Tuesday, January 25, 2005

A Gem

I'm reading the most awesome book right now.

I'm still plodding slowly through my plan to read Newbery award-winners and honour books, and I'm reading them in reverse-order, going back through time. 2000-1998 was rough, because there were a total of four dead babies in the books I read from that time period (oh, the crying...) - some sort of odd thematic thing, dead babies? Am firmly ensconced now, however, in 1997, with no dead baby in sight so far.

The book of the day is "A Girl Named Disaster" by Nancy Farmer. I'm completely hooked. It's about a girl from a small village in Mozambique (not clear on the time setting (1960s?)), and it's fiction but based on serious ethnographic study (Nancy Farmer doesn't get on the Newbery list so often for nothing!) I was sold by page two. Not only is the storyline good, but oral storytelling plays a strong part in their culture, and so stories keep popping up in the middle of the text.

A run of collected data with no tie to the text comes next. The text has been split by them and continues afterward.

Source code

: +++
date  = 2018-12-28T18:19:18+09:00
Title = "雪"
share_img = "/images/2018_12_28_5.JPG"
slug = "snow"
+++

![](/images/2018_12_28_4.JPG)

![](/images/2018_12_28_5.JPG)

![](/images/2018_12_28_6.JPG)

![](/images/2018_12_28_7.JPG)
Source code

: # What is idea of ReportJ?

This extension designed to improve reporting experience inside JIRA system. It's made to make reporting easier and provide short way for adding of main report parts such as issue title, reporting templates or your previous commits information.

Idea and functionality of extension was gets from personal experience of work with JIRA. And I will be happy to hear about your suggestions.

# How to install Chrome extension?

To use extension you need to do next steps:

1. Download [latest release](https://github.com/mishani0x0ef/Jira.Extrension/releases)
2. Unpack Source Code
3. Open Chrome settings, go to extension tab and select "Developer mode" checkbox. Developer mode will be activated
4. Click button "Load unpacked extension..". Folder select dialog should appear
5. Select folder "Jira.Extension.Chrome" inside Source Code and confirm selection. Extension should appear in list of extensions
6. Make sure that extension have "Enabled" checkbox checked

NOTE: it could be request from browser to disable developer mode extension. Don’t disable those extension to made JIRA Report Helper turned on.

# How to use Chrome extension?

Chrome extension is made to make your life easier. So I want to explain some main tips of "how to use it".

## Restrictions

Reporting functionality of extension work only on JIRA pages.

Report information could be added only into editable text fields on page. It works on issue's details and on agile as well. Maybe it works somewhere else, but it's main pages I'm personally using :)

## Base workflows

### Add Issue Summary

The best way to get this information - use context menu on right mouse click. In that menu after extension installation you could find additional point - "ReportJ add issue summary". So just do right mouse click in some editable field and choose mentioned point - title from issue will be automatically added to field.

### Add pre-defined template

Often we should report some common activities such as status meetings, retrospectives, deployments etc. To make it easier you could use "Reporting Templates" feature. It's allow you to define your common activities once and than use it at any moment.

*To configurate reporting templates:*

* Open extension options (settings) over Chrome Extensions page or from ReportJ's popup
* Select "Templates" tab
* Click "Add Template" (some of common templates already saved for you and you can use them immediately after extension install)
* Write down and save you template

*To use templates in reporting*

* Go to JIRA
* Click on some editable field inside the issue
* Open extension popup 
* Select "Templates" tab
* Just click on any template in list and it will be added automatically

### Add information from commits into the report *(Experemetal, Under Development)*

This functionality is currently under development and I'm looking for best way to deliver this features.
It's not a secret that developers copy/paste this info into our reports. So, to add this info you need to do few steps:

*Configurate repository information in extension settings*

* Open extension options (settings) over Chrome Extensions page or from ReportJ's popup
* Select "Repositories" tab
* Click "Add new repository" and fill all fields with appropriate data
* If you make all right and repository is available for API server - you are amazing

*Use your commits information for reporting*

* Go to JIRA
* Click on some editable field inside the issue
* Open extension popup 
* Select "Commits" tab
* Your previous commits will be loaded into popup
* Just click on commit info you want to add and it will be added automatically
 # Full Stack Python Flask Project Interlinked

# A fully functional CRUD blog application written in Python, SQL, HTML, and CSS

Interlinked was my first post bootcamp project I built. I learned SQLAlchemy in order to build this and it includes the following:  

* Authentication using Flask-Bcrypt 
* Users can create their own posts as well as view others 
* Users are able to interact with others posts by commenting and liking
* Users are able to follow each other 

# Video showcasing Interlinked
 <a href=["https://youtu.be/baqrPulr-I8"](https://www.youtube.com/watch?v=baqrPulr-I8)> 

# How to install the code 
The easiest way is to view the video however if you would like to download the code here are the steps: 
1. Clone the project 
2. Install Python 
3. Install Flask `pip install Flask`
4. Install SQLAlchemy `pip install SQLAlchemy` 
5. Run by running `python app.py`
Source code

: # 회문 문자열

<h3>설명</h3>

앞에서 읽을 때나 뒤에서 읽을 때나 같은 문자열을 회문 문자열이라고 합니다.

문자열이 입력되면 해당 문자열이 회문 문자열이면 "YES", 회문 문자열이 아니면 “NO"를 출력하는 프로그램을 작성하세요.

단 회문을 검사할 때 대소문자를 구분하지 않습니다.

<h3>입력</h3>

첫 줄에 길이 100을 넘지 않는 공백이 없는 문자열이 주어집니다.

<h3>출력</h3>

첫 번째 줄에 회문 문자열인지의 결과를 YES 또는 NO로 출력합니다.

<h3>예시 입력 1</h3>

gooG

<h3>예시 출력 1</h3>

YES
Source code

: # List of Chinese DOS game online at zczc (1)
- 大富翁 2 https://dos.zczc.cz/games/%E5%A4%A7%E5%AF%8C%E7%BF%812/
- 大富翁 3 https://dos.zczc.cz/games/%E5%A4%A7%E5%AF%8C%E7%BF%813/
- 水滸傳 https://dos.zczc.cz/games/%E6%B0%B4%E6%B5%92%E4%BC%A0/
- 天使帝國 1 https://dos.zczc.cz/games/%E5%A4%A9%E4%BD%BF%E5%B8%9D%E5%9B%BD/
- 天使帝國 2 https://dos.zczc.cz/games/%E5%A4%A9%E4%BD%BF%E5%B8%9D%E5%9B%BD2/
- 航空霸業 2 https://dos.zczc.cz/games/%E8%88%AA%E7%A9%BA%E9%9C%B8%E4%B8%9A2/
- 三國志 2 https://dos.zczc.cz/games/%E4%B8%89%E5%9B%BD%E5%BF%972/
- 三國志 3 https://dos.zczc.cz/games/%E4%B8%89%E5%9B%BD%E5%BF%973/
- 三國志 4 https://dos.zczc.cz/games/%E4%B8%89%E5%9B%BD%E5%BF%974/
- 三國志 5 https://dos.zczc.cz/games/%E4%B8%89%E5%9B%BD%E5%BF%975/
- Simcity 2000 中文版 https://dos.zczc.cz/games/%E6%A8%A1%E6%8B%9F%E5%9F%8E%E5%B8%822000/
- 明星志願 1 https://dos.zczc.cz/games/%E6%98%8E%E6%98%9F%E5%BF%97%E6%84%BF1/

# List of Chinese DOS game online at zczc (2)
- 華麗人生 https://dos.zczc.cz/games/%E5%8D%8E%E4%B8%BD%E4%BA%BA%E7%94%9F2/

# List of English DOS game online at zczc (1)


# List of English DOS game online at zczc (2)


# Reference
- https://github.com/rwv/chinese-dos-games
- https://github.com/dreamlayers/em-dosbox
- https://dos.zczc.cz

I was recommending it to Jimbo last night, because he's a serious science fiction reader. The food, the spiritual beliefs, and the setting are all so foreign to me that I feel like I'm reading science fiction at moments, and yet it's solid on raw human experience.

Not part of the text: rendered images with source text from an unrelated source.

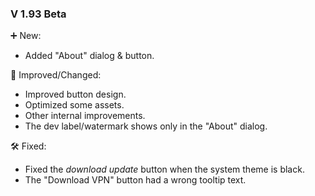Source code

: ### V 1.93 Beta

➕ New:
- Added "About" dialog & button.

🚀 Improved/Changed:
- Improved button design.
- Optimized some assets.
- Other internal improvements.
- The dev label/watermark shows only in the "About" dialog.

🛠️ Fixed:
- Fixed the _download update_ button when the system theme is black.
- The "Download VPN" button had a wrong tooltip text.

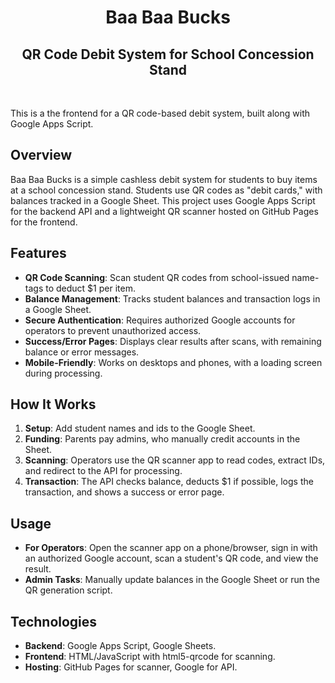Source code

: <h1 align="center">Baa Baa Bucks</h1>
<h2 align="center">QR Code Debit System for School Concession Stand</h2>
<br>
<p>This is a the frontend for a QR code-based debit system, built along with Google Apps Script.</p>

## Overview

Baa Baa Bucks is a simple cashless debit system for students to buy items at a school concession stand. Students use QR codes as "debit cards," with balances tracked in a Google Sheet.
This project uses Google Apps Script for the backend API and a lightweight QR scanner hosted on GitHub Pages for the frontend.

## Features

- **QR Code Scanning**: Scan student QR codes from school-issued name-tags to deduct $1 per item.
- **Balance Management**: Tracks student balances and transaction logs in a Google Sheet.
- **Secure Authentication**: Requires authorized Google accounts for operators to prevent unauthorized access.
- **Success/Error Pages**: Displays clear results after scans, with remaining balance or error messages.
- **Mobile-Friendly**: Works on desktops and phones, with a loading screen during processing.

## How It Works

1. **Setup**: Add student names and ids to the Google Sheet.
2. **Funding**: Parents pay admins, who manually credit accounts in the Sheet.
3. **Scanning**: Operators use the QR scanner app to read codes, extract IDs, and redirect to the API for processing.
4. **Transaction**: The API checks balance, deducts $1 if possible, logs the transaction, and shows a success or error page.

## Usage

- **For Operators**: Open the scanner app on a phone/browser, sign in with an authorized Google account, scan a student's QR code, and view the result.
- **Admin Tasks**: Manually update balances in the Google Sheet or run the QR generation script.

## Technologies

- **Backend**: Google Apps Script, Google Sheets.
- **Frontend**: HTML/JavaScript with html5-qrcode for scanning.
- **Hosting**: GitHub Pages for scanner, Google for API.
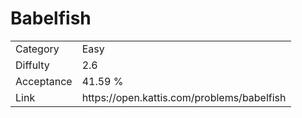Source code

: # Babelfish

<table>
    <tr>
        <td>Category</td>
        <td>Easy</td>
    </tr>
    <tr>
        <td>Diffulty</td>
        <td>2.6</td>
    </tr>
    <tr>
        <td>Acceptance</td>
        <td>41.59 %</td>
    </tr>
    <tr>
        <td>Link</td>
        <td>https://open.kattis.com/problems/babelfish</td>
    </tr>
</table>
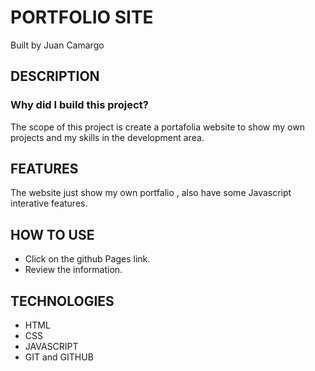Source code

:# PORTFOLIO SITE

Built by Juan Camargo

## DESCRIPTION

### Why did I build this project?

The scope of this project is create a portafolia website to show my own projects and my skills in the development area.

## FEATURES 

The website just show my own portfalio , also have some Javascript interative features.

## HOW TO USE 

* Click on the github Pages link. 
* Review the information.

## TECHNOLOGIES

* HTML
* CSS
* JAVASCRIPT
* GIT and GITHUB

(And it has no dead babies. What else can you ask for from recreational reading.)

1 Comments:

Anonymous Anonymous said...

I watched "all about my mother" last night and cried all through it (because 3 people die (including a kid) and it's all so tragic) and thought "that must have been a great movie cuz I cried so much". But this morning I thought "would it still have been a great movie if no one died?" I decided yeah, in this case, it would, but I wouldn't have been so emotional about it. Death (and particularly death of a child) is such an easy shortcut to the viewer's or reader's emotions. And once you let go with emotions it's easier for the book or movie to get to you, I think. It seems like cheating. Could 4 books in a row with dead baby themes possibly be really good enough to win the Newbery or did the themes lead to emotional mis-judgement on the part of the judges?

Laureen (I'm not really anonymous, just not ready to link to my little blog in training yet).